» **TASK TO CARRY OUT**
In the mailing-list reply about distro-tracker below, copy the passage between "I've created an" and "right after that.", inclusive, replacing "issue" with "ticket".
** Opening TEXT SECTION block **
On 6/29/20 11:34 PM, Raphael Hertzog wrote:
> On Mon, 29 Jun 2020, Baptiste BEAUPLAT wrote:
>>> Indeed, creating a dedicated service for this does not seem a good idea.
>> I would love to have this feature integrated directly with
>> distro-tracker. However, I'm wondering about the load that would case
>> for the service.
> Network request do not generate much "load", such processes spend the bulk
> of their time waiting on the network.

True that.

>> The duck worker has to process around 460000 urls (only counting
>> Homepage) in less than 24h.
> How do you get to that figure? We don't have that many source package
> and even if you consider multiple URL for each source package due to
> changes over time (in multiple releases), that makes way too many URLs
> per source package.

Err, sorry about that. That figure is the result of:

$ curl -s
http://deb.debian.org/debian/dists/unstable/main/source/Sources.gz |
zgrep -v Homepage: | sort -u | wc -l

Which is obviously wrong. Here is the real number:

$ curl -s
http://deb.debian.org/debian/dists/unstable/main/source/Sources.gz |
zgrep Homepage: | sort -u | wc -l

>> I'm not sure that can done properly using
>> the distro-tracker tasks (parallel workers are needed to work around
>> timeout). Obviously that can be optimized (different check delay for
>> different results) but that's still bulk network related tasks.
> Nothing forbids parallel workers and in any case, I welcome any
> improvement to the task mechanism to make that kind of parallelism easier
> to handle.
> There are other tasks that could benefit from this (and in general I want
> to merge more of such features in distro-tracker to make them available to
> derivatives too).

Then, let's add this to distro-tracker :)

I've created an issue on the project on salsa so we can discuss
technical details :


As I've said before, I would like to finish up on a couple of other
projects (namely mentors.d.n and snapshot.d.o) and I will be available
right after that.

Baptiste BEAUPLAT - lyknode
** Closing TEXT SECTION block **
** Opening INFORMATION SHOWN block **
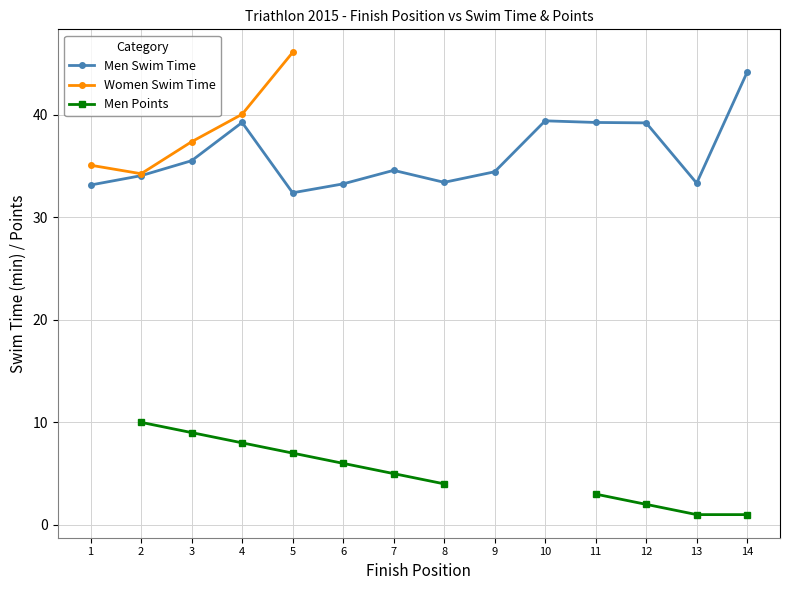

How many points are higher than both their immediate neighbors (excluding endpoints)?

3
** Closing INFORMATION SHOWN block **
» **ANSWER TO THIS TASK**
I've created an ticket on the project on salsa so we can discuss
technical details :


As I've said before, I would like to finish up on a couple of other
projects (namely mentors.d.n and snapshot.d.o) and I will be available
right after that.